[Saved data entries]
§ §

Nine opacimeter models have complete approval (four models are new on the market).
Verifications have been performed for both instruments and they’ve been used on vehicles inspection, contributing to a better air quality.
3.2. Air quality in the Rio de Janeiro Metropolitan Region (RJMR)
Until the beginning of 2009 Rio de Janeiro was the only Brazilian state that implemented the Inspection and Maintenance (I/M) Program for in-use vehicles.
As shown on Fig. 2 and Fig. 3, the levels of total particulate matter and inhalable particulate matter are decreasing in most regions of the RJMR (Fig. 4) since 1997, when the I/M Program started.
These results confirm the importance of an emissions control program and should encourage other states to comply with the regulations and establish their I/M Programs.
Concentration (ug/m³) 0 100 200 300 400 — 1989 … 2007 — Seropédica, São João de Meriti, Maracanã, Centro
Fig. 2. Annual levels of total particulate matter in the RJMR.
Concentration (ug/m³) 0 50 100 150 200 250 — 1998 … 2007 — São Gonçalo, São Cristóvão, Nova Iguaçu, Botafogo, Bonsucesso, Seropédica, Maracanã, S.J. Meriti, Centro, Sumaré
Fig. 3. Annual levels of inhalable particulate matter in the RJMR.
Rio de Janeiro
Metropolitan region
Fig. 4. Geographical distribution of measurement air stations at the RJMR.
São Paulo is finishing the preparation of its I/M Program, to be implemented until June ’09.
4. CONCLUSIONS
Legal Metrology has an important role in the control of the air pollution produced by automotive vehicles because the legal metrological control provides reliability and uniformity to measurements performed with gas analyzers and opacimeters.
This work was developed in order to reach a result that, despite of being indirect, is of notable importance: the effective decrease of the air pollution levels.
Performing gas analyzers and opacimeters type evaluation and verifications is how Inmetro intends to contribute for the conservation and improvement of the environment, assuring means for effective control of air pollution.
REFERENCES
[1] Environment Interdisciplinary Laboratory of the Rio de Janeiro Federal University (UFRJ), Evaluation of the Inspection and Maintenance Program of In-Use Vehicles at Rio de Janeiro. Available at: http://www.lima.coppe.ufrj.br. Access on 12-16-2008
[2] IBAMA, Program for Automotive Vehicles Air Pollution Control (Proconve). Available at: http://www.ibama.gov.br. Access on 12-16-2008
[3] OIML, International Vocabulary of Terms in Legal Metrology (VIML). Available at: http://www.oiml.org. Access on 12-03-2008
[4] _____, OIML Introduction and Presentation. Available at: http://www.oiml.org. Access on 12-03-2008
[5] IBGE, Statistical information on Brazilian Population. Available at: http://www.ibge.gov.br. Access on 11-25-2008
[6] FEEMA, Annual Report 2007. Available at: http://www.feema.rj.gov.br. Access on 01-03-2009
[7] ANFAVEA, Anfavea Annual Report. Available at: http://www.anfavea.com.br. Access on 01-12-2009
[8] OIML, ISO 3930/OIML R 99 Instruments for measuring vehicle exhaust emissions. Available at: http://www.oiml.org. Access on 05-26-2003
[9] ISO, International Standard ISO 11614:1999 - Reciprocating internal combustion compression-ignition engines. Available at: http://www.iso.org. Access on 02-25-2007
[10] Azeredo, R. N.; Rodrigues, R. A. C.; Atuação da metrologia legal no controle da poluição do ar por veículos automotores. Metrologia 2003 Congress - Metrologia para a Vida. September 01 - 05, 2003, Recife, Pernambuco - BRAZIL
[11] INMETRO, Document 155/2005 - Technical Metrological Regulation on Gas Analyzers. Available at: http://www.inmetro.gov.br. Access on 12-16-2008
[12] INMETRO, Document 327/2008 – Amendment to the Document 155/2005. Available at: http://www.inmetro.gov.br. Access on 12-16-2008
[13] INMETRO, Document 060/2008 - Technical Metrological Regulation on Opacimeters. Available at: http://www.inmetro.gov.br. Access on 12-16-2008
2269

§ §

## WHAT TO DO
Out of the entries above, write out only the lines between the line holding "Legal Metrology has" and the line holding "[7] ANFAVEA, Anfavea", inclusive, each exactly as given.

## FINISHED EXERCISE
Legal Metrology has an important role in the control of the air pollution produced by automotive vehicles because the legal metrological control provides reliability and uniformity to measurements performed with gas analyzers and opacimeters.
This work was developed in order to reach a result that, despite of being indirect, is of notable importance: the effective decrease of the air pollution levels.
Performing gas analyzers and opacimeters type evaluation and verifications is how Inmetro intends to contribute for the conservation and improvement of the environment, assuring means for effective control of air pollution.
REFERENCES
[1] Environment Interdisciplinary Laboratory of the Rio de Janeiro Federal University (UFRJ), Evaluation of the Inspection and Maintenance Program of In-Use Vehicles at Rio de Janeiro. Available at: http://www.lima.coppe.ufrj.br. Access on 12-16-2008
[2] IBAMA, Program for Automotive Vehicles Air Pollution Control (Proconve). Available at: http://www.ibama.gov.br. Access on 12-16-2008
[3] OIML, International Vocabulary of Terms in Legal Metrology (VIML). Available at: http://www.oiml.org. Access on 12-03-2008
[4] _____, OIML Introduction and Presentation. Available at: http://www.oiml.org. Access on 12-03-2008
[5] IBGE, Statistical information on Brazilian Population. Available at: http://www.ibge.gov.br. Access on 11-25-2008
[6] FEEMA, Annual Report 2007. Available at: http://www.feema.rj.gov.br. Access on 01-03-2009
[7] ANFAVEA, Anfavea Annual Report. Available at: http://www.anfavea.com.br. Access on 01-12-2009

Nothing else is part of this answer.